The G402 is fairly close, including rubberized sides, which they removed on the G400 mice (hated that). It has less buttons, if with a claw or hybrid claw grip, though. Slightly different sensor feel (more precise on my cloth pad, and not as rough when moving fast), but no acceleration or filtering below 2000 DPI (either at or over 2000 DPI, it gets smoothing added, I don't recall which). It and the G502 (different shape) both have pretty much perfect lift-off behavior, as well, due to a gyro. If you go too fast, the gyro gets used instead of the sensor, which gives some acceleration, but that requires >2.5m/s movement on the G402, and can be turned off.
(...) just right acceleration options (...)
It had none. That was one of the reasons to buy it, even with angle-snapping (which I found hard to get used to
not having, actually, after so many years of using the MX5xx mice
🙂).
Slight rant, why do mouse manufacturers these days go for these super-high dpi settings that 99% couldn't use if we practiced?

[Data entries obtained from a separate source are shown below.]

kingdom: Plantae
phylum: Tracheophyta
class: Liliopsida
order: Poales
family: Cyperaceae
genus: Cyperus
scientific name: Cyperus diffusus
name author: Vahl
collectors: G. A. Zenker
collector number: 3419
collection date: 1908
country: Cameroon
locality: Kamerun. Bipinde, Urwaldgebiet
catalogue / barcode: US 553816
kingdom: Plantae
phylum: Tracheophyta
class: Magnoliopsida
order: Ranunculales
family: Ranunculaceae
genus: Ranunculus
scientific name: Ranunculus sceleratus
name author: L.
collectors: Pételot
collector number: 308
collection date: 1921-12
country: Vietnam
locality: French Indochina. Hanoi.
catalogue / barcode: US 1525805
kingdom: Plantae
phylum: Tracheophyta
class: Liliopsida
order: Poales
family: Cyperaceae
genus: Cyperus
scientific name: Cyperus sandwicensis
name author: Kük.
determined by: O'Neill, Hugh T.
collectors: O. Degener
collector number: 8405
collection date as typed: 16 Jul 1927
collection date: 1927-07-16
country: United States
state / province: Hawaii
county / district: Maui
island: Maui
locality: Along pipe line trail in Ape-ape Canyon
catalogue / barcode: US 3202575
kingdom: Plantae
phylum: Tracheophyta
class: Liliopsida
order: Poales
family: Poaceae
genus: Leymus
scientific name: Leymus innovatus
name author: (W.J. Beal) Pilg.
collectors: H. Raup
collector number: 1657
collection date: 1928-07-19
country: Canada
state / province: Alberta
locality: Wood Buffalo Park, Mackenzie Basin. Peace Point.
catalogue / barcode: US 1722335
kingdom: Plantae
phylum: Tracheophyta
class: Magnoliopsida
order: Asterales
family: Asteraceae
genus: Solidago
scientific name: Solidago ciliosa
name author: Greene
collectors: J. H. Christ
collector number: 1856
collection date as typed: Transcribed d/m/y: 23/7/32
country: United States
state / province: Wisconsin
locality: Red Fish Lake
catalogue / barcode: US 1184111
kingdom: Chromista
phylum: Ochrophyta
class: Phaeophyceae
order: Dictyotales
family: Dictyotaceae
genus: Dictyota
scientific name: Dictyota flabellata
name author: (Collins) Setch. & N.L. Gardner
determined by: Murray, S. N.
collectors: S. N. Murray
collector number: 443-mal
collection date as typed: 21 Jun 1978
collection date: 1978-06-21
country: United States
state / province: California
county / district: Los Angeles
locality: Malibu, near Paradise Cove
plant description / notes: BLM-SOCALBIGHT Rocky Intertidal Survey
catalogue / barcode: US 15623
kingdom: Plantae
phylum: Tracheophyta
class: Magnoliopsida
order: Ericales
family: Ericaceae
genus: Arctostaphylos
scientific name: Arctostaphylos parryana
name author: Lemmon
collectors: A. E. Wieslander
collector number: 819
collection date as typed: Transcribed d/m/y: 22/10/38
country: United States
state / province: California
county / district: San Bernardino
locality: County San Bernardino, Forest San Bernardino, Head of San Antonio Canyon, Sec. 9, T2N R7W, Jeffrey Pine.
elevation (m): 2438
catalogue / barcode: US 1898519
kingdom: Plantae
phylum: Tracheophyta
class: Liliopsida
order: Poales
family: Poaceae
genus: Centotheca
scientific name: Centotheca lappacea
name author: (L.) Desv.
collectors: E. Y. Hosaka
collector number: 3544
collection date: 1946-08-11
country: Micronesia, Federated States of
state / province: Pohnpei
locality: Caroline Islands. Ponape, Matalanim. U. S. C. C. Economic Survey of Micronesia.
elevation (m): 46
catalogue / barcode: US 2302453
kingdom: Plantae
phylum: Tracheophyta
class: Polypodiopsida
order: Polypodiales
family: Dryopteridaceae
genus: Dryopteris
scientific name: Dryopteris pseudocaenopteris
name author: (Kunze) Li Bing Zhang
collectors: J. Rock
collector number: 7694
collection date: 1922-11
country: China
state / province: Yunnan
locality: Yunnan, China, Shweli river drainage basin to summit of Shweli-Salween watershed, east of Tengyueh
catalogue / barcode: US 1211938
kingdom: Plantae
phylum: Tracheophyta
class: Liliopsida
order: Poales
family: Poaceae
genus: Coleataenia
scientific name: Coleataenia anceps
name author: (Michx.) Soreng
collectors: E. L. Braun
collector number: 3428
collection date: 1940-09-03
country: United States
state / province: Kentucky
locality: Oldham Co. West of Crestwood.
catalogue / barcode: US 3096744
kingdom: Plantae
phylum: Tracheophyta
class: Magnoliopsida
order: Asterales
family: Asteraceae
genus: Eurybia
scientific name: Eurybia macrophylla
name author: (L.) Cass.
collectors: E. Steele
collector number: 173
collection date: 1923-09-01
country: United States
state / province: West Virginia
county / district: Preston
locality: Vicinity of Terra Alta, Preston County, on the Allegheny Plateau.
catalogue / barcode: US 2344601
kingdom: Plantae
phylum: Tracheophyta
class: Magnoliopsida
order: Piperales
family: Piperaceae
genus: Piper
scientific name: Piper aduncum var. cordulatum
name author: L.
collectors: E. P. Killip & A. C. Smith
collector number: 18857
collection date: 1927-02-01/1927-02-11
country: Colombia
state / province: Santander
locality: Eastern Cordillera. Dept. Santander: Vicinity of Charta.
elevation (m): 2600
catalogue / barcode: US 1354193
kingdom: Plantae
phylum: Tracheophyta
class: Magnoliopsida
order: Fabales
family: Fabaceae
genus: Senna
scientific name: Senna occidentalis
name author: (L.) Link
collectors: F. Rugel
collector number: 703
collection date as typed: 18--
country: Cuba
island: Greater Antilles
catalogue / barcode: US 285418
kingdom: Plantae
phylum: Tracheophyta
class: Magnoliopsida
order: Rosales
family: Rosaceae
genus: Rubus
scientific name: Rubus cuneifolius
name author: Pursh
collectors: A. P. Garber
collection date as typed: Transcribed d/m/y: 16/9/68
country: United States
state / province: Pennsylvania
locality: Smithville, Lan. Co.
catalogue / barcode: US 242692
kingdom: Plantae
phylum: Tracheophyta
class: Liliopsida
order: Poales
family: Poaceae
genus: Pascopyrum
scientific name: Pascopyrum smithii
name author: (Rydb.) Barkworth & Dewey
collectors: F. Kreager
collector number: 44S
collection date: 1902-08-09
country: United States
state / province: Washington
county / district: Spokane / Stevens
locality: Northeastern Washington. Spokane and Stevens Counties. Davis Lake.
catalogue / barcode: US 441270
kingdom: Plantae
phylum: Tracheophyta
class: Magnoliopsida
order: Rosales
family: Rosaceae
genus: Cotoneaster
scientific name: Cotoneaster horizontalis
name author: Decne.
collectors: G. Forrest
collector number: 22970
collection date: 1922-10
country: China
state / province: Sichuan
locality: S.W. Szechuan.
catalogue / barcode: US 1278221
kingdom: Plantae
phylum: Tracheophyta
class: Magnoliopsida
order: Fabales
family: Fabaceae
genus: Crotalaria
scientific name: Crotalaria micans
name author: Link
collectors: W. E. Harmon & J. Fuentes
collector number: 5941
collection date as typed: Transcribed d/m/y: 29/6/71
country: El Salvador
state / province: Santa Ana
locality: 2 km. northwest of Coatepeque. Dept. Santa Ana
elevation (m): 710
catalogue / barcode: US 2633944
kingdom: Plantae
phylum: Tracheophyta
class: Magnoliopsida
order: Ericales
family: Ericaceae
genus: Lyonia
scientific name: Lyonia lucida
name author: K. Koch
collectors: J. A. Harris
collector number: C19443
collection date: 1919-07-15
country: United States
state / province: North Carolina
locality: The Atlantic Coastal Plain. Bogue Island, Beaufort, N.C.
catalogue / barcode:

Marketing, and high-res displays. DPI shifting is good feature for 4K general use. But, even the mice can't use their rated DPIs, 99% of the time, on most surfaces. They get jerky, jittery, have bad lift-off, jump about when not being moved...the reality is that very few high-DPI mice can be used well at anywhere near their highest settings. For the most part, it's that larger numbers are better for marketing.